Rush Wright Associates worked on this project from the early commercial bid through to construction completion over a six-year period. The project has demonstrated new potential for the successful inclusion of landscape spaces in a clinical, research and teaching setting. It successfully integrates patient and staff respite spaces, and areas for calm and contemplation, alongside active social designs.
With a focus on a healthy workplace the designs address staff and patient requirements differently, and balancing the needs of many user groups in unique and creative ways.
Ideas about landscape were central to the Victorian Comprehensive Cancer Centre project. The central facade and atrium space, the roof terraces, and small patient break-out spaces reference biomorphology in landscape form, surface, pattern and the array of plant specimens grown. The island site for the hospital, has become a virtue, for not only does the building present ‘in the round’ it gives every facade and every window on every floor a long and valuable view out to the tree canopies and skyline of the city. Recent research proves that even photographs of natural landscapes located in recovery settings improve outcomes; here almost every space has the real thing.
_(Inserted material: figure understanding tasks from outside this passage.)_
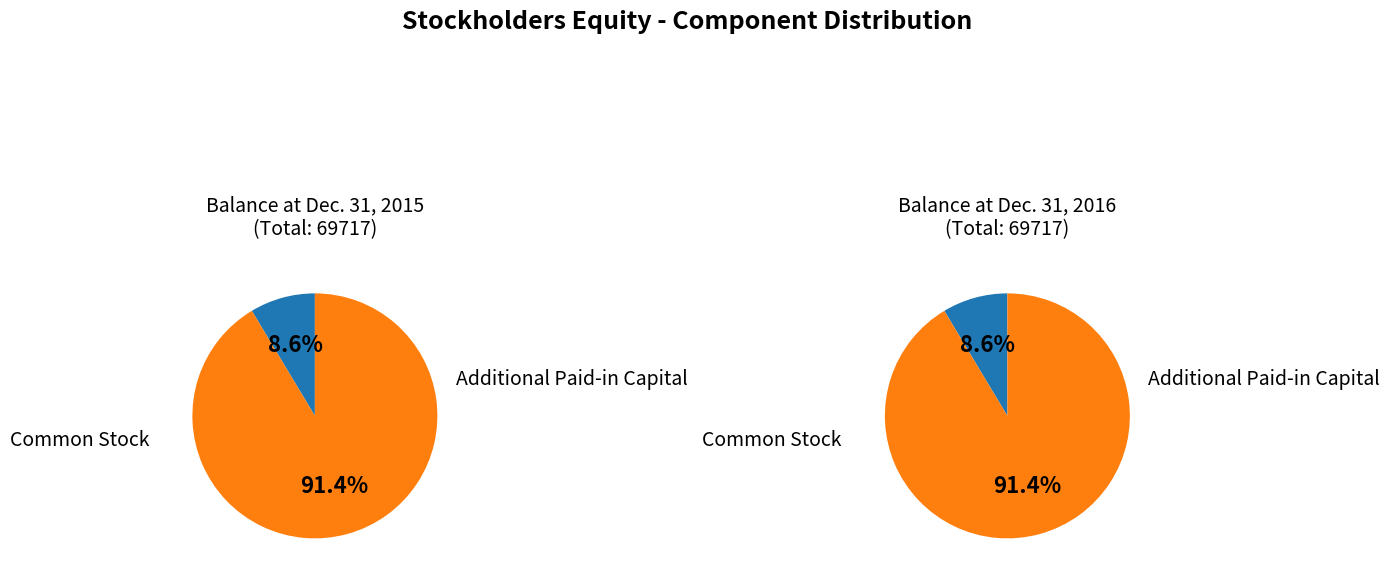

Rank the series by their maximum value, from highest to lowest.

Additional Paid-in Capital, Common Stock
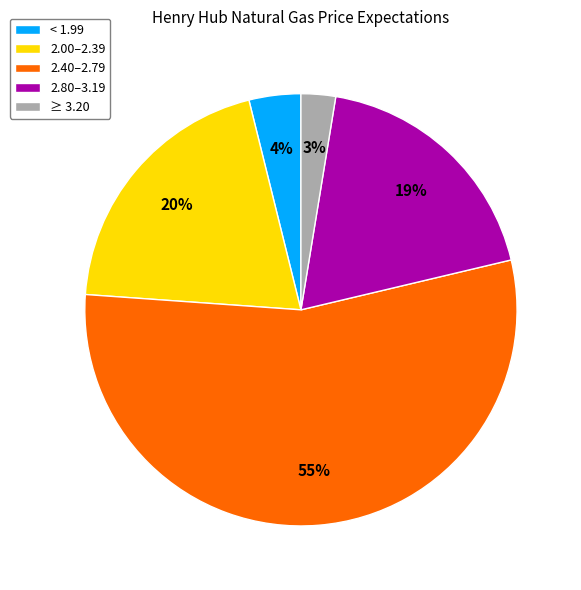

To the nearest percent, what is the combined percentage of 2.80–3.19 and < 1.99?

23%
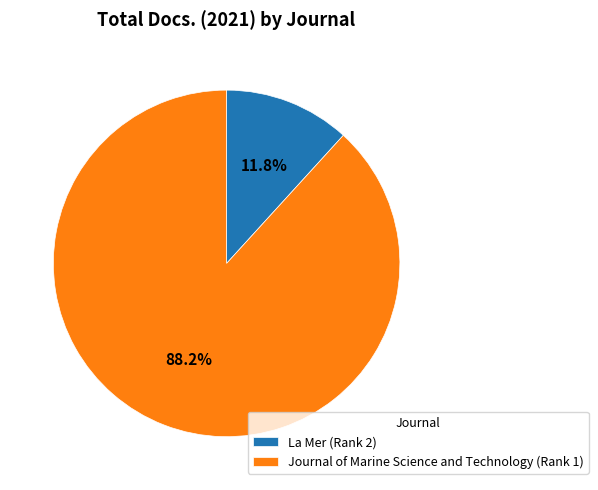

To the nearest percent, what portion does Journal of Marine Science and Technology (Rank 1) represent?

88%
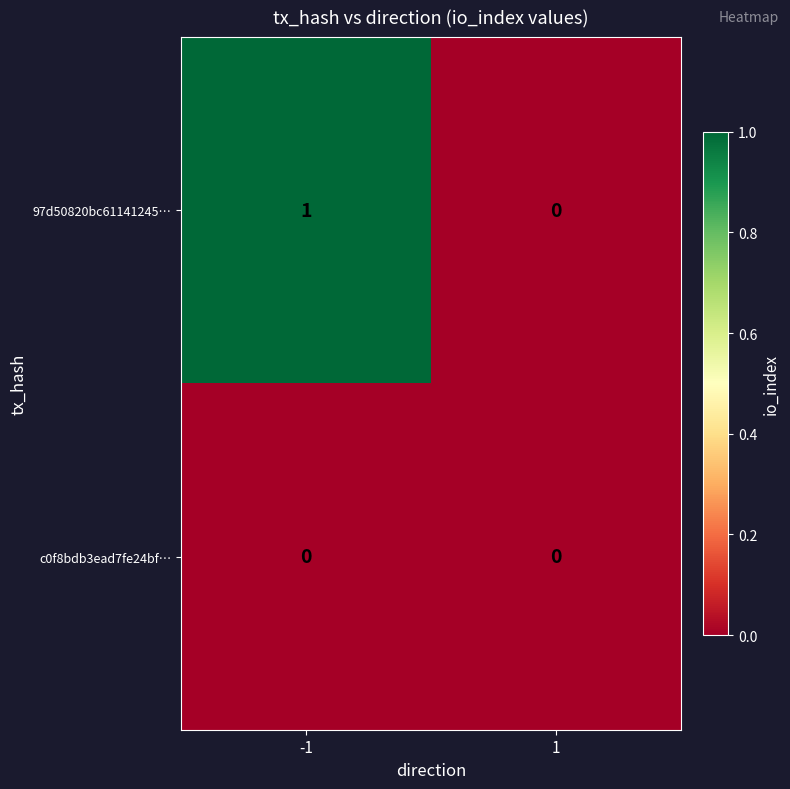

Reading left to right, list all the values displayed in this chart.

97d50820bc61141245…: -1=1	1=0
c0f8bdb3ead7fe24bf…: -1=0	1=0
The aim of any hospital is for people to leave as soon as they are able; these gardens become constant reminders of reality outside, and the real places people want to be- healthy, and alive.
2018 AILA National Design Award Recipient
The award jury cited the project as: “This project is impressive in its botanic diversity which varies throughout the range of garden spaces. Private secluded rainforest niches and courtyards provide respite and reflection, while large, active rooftop terraces cater for a mix of social spaces to meet, mingle and relax. Additional rooftop terraces are designed more like a casual backyard, planted with productive trees and edible understoreys”.